You don't have to be as bold as pink — choose any bright shade in the color wheel to get your drama fix. Designer Andreas Charalambous chose a red accent wall to bring energy to this light-filled living room.
Delight in white.Designer Joseph Berkowitz sometimes uses several shades of white in a bedroom: soft cream, beige, pale gold. "The mood is very serene, very spa-like and soothing. Using a stronger color in this case can make the walls too dominating and spoil the ethereal quality."
Resorting to white walls simply to avoid color is missing a design opportunity. Treat white like any other color and don't be afraid to use it liberally. Designer Chris Barrett delights in white, using it for the entryway walls and carrying it upstairs with a chair and side table.
Choose tones of the same color."When you look into the leaves of a tree, the beauty is in the many tonal variations," says Joseph Berkowitz. "It's the same with decorating. You need to stray a little from the perfect match and get comfortable mixing colors together."
Sometimes the best inspiration for a mood-inducing palette is right outside your front door. For example, use reds and golds of a sunset lit with the warm glow of candlelight to create an exotic ambience and romantic mood. Color Splash designer David Bromstad uses several shades of neutral beige mixed with orange and blue accents for this lively, fun living room.
Combine colors to balance mood."You can alter the mood of a color by putting other colors with it," Leslie Harrington says. "That's where complementary colors come into play." Red and green always look more vivid together, for example, which is why an apple looks riper in the tree than in your hand.

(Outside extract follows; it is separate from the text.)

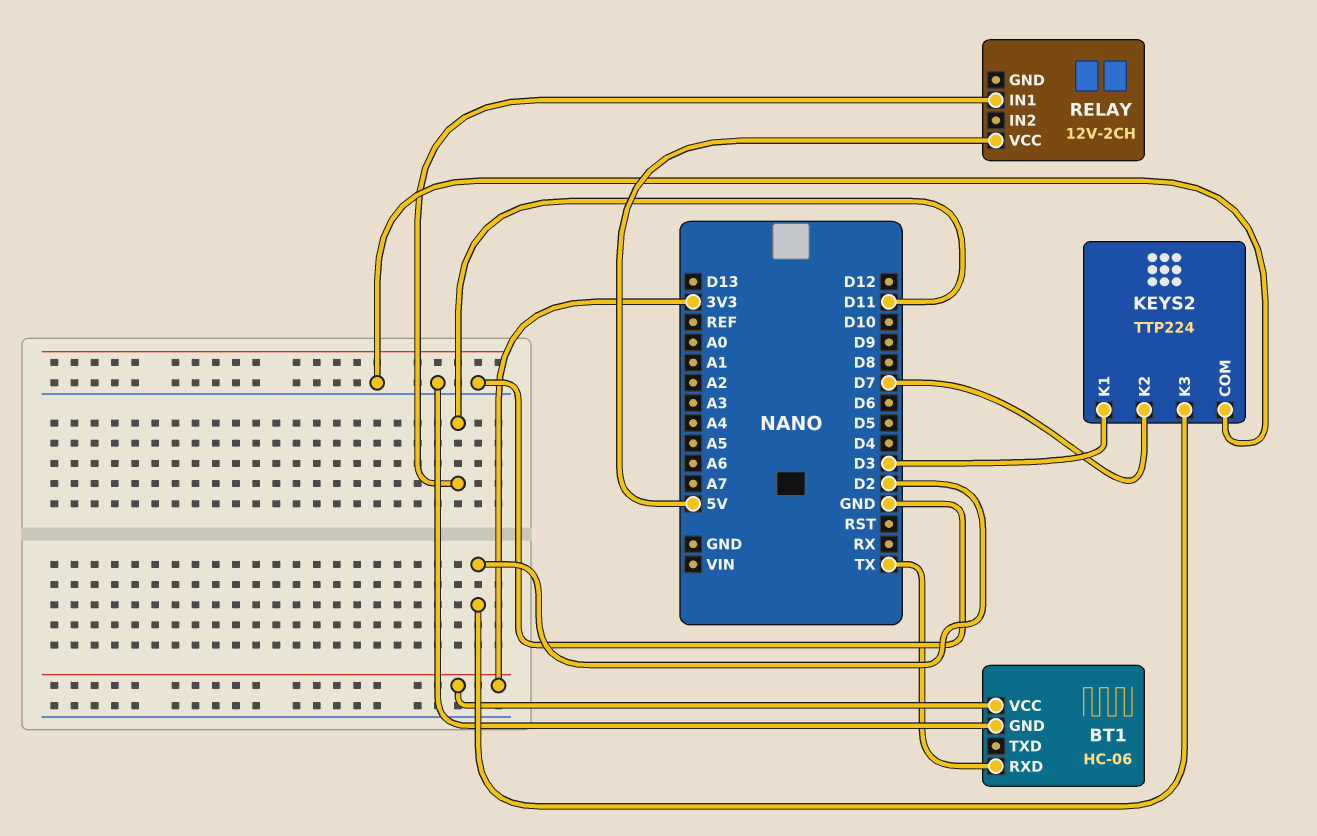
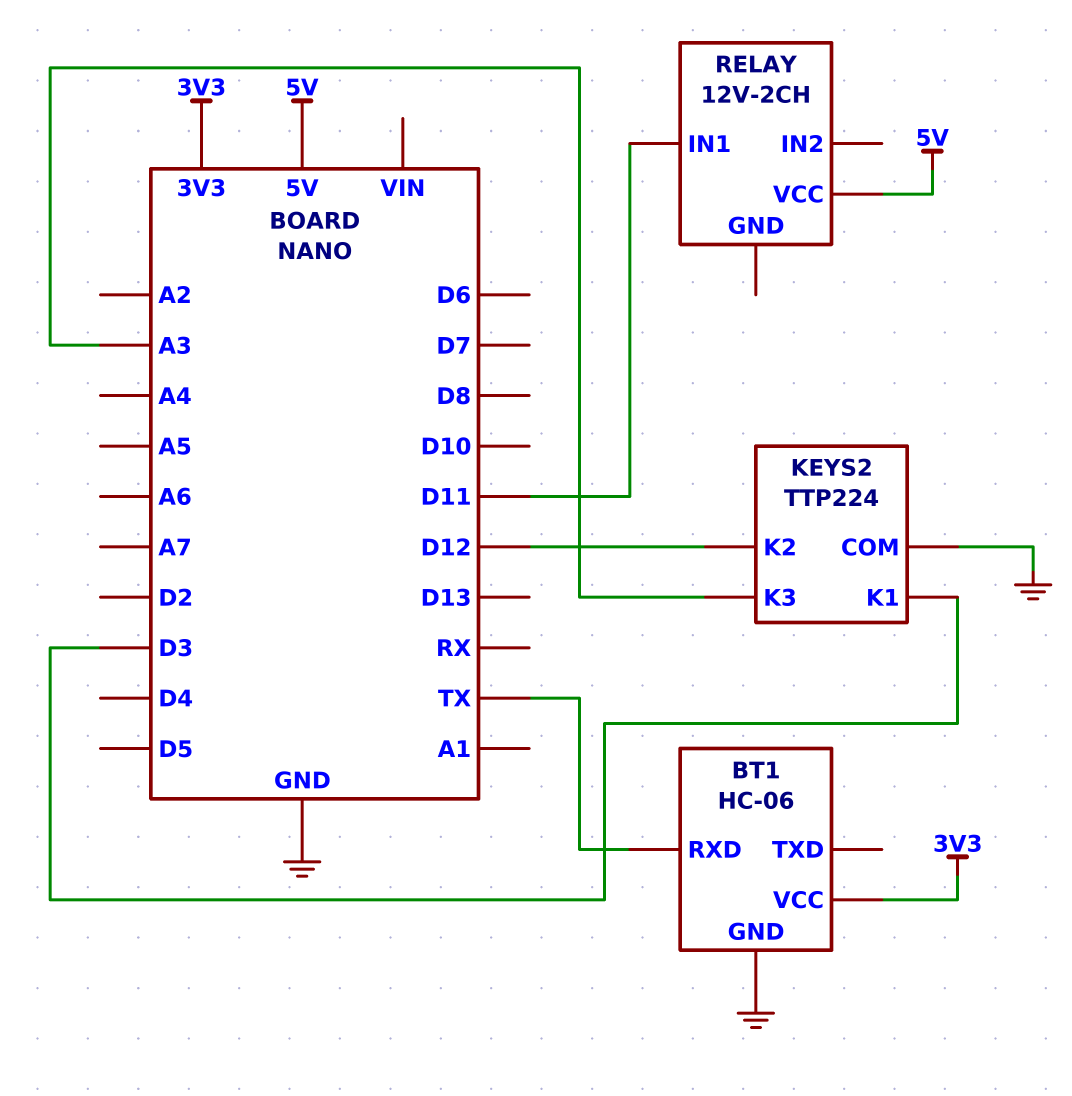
KEYS2 pin K2: D7 -> D12
KEYS2 pin K3: D2 -> A3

Placing mint green next to bubblegum pink instantly relieves an otherwise overwhelming color and creates a lighthearted, playful mood, like this dining nook by designer Sue Adams. In a similar way, orange can balance and bring excitement to turquoise. Pale gold does the same for lavender. "Complements are opposites and opposites together are always more dynamic," Jonathan Poore says. "They create a dialogue."